### Try it
Nothing but the lines from the start of the entries below through the line containing "index mcp: (1169, 705)" should appear in the answer, copied exactly and free of pictures.

----

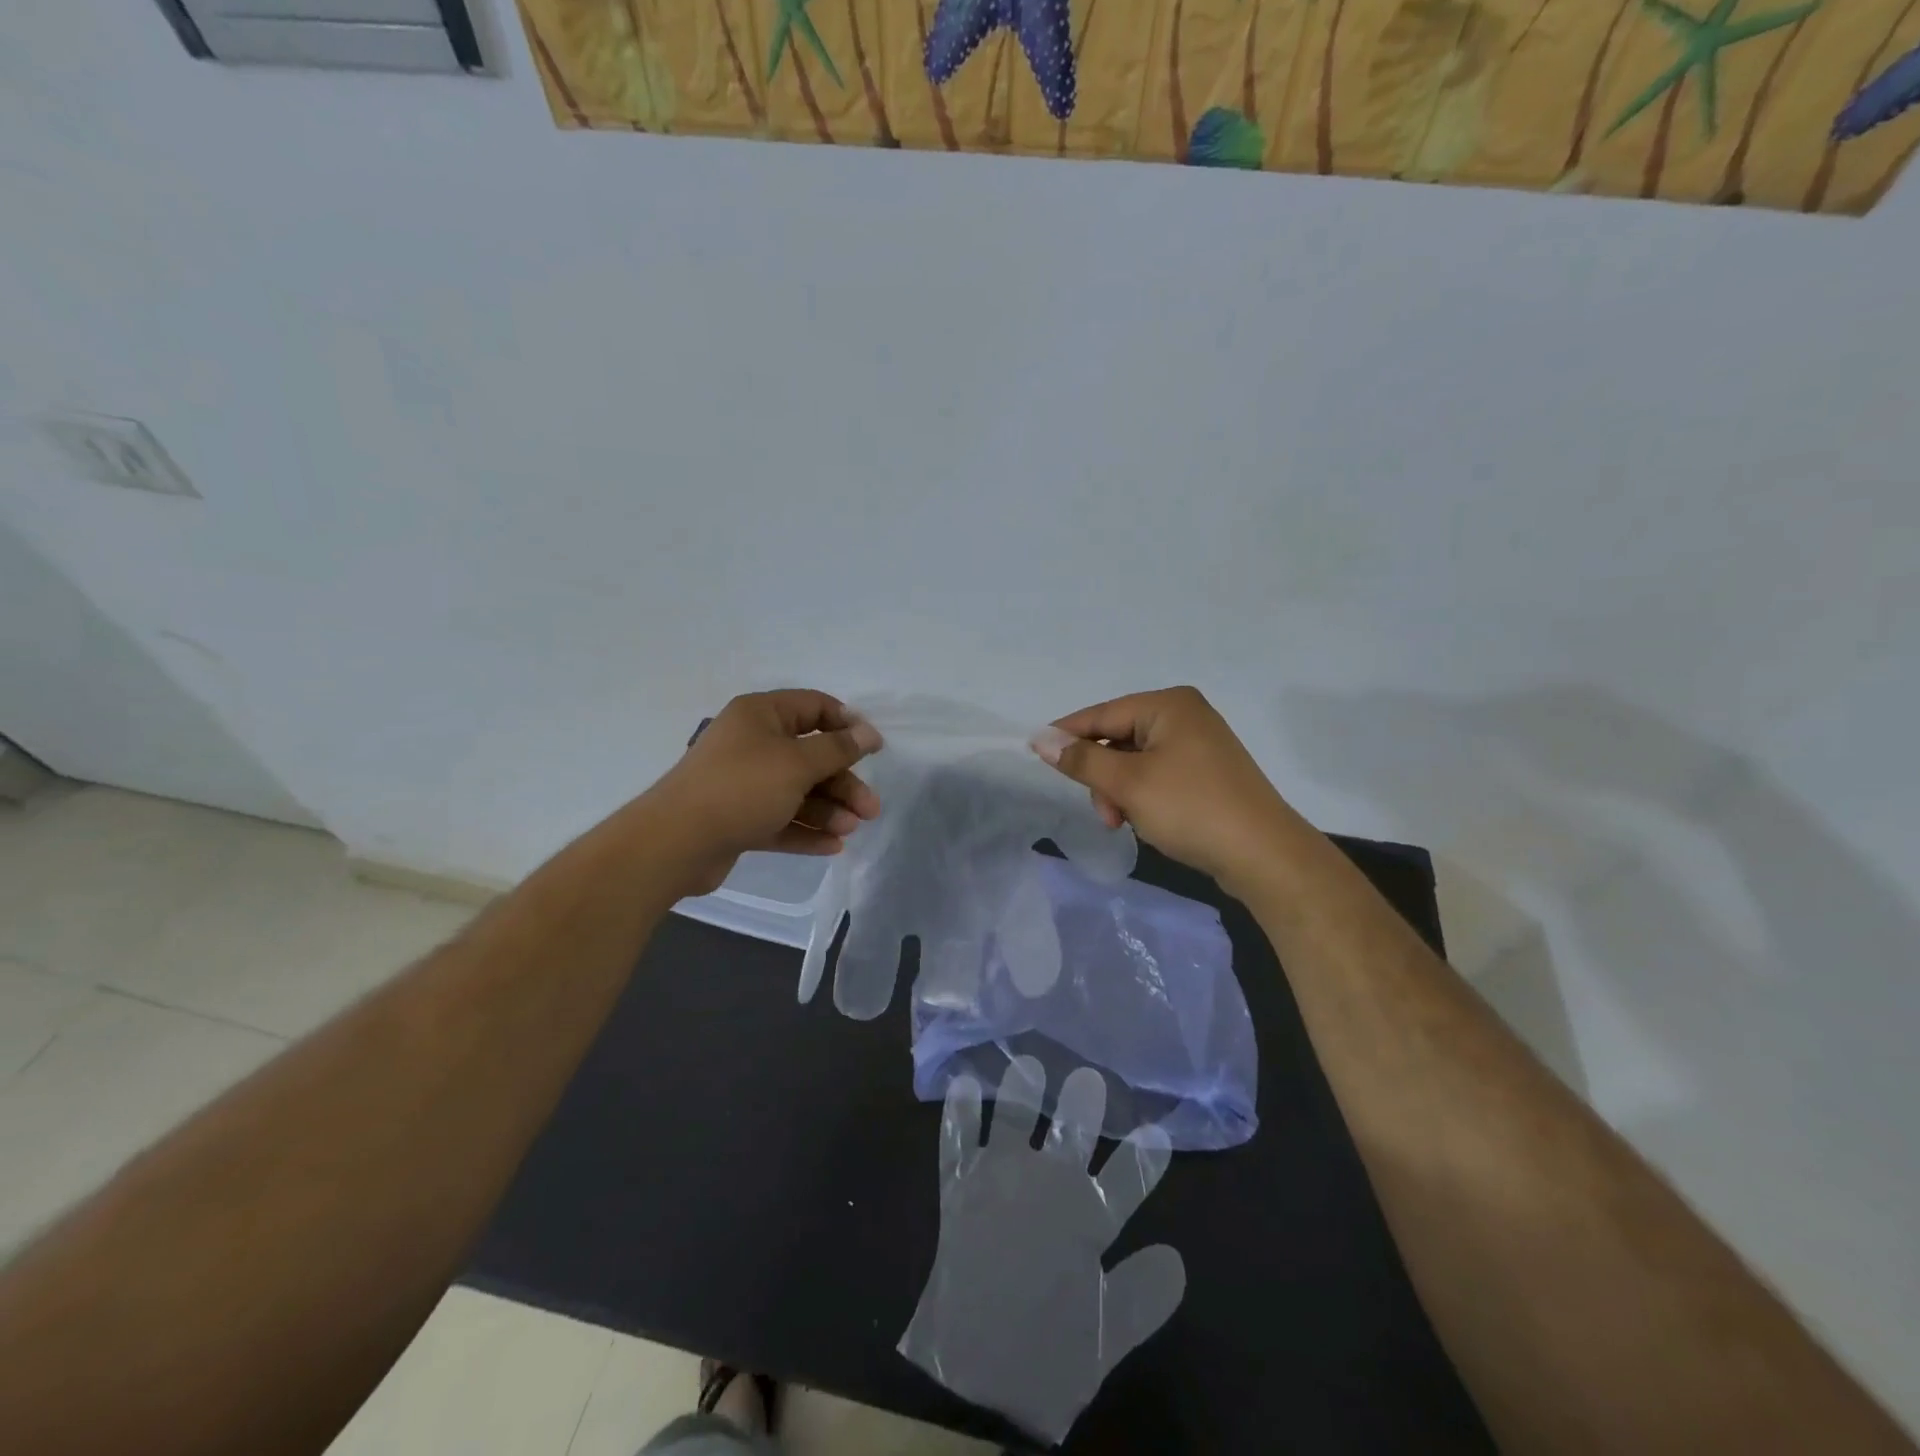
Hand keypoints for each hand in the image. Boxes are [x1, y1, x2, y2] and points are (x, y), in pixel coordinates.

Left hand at [649, 690, 882, 896]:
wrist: (676, 843)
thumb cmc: (742, 788)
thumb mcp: (798, 763)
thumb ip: (838, 748)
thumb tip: (869, 732)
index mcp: (761, 715)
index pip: (814, 707)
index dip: (847, 724)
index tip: (874, 749)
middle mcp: (752, 743)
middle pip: (810, 756)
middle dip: (843, 782)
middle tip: (871, 809)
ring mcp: (744, 783)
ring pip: (797, 791)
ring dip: (828, 809)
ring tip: (851, 830)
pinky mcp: (738, 818)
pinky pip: (781, 819)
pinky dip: (806, 830)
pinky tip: (833, 846)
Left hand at [898, 1059, 1184, 1442]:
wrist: (974, 1377)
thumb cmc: (1046, 1357)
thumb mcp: (1107, 1337)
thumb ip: (1144, 1295)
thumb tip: (1176, 1257)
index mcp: (1086, 1222)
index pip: (1127, 1181)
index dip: (1145, 1159)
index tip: (1159, 1132)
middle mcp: (1046, 1187)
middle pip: (1071, 1135)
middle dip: (1083, 1105)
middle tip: (1088, 1075)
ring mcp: (999, 1181)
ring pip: (1015, 1123)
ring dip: (1022, 1092)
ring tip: (1026, 1063)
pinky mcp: (960, 1187)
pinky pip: (958, 1140)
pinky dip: (960, 1111)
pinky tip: (962, 1083)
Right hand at [1034, 686, 1299, 891]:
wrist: (1264, 855)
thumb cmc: (1191, 809)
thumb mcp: (1128, 784)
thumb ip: (1082, 760)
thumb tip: (1041, 739)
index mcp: (1169, 705)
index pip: (1102, 714)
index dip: (1066, 734)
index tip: (1034, 752)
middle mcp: (1185, 716)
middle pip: (1118, 738)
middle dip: (1102, 775)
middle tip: (1104, 812)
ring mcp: (1199, 745)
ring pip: (1135, 761)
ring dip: (1120, 791)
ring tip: (1124, 822)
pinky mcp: (1206, 773)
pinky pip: (1157, 775)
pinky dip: (1142, 796)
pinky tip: (1144, 820)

----

### Solution to the exercise
Hand keypoints for each hand in the image. Boxes are [x1, y1, x2, y2] and points are (x, y), in pixel coordinates.

Left hand at [649, 690, 882, 896]:
wrist: (676, 843)
thumb cmc: (742, 788)
thumb mcp: (798, 763)
thumb ip: (838, 748)
thumb tip: (869, 732)
index mcp: (761, 715)
index pip: (814, 707)
index dip: (847, 724)
index tip: (874, 749)
middle mcp: (752, 743)
middle pip: (810, 756)
middle dip: (843, 782)
middle tip: (871, 809)
ring mcp: (744, 783)
ring pip: (797, 791)
ring dip: (828, 809)
ring tip: (851, 830)
pinky mcp: (738, 818)
pinky pip: (781, 819)
pinky dip: (806, 830)
pinky tip: (833, 846)
Left hand at [898, 1059, 1184, 1442]:
wrist: (974, 1377)
thumb cmc: (1046, 1357)
thumb mcp: (1107, 1337)
thumb ip: (1144, 1295)
thumb tip: (1176, 1257)
index mcp: (1086, 1222)
index pip: (1127, 1181)
index dip: (1145, 1159)
index tip: (1159, 1132)
middle mcp: (1046, 1187)
middle pip: (1071, 1135)
middle dip: (1083, 1105)
middle tip: (1088, 1075)
ring mcp: (999, 1181)
ring pip: (1015, 1123)
ring dip: (1022, 1092)
ring tip: (1026, 1063)
pinky mcp: (960, 1187)
pinky pip: (958, 1140)
pinky dip: (960, 1111)
pinky tip: (962, 1083)
Right hand at [1034, 686, 1299, 891]:
wrist: (1264, 855)
thumb cmc: (1191, 809)
thumb mcp: (1128, 784)
thumb ip: (1082, 760)
thumb tip: (1041, 739)
index mcp: (1169, 705)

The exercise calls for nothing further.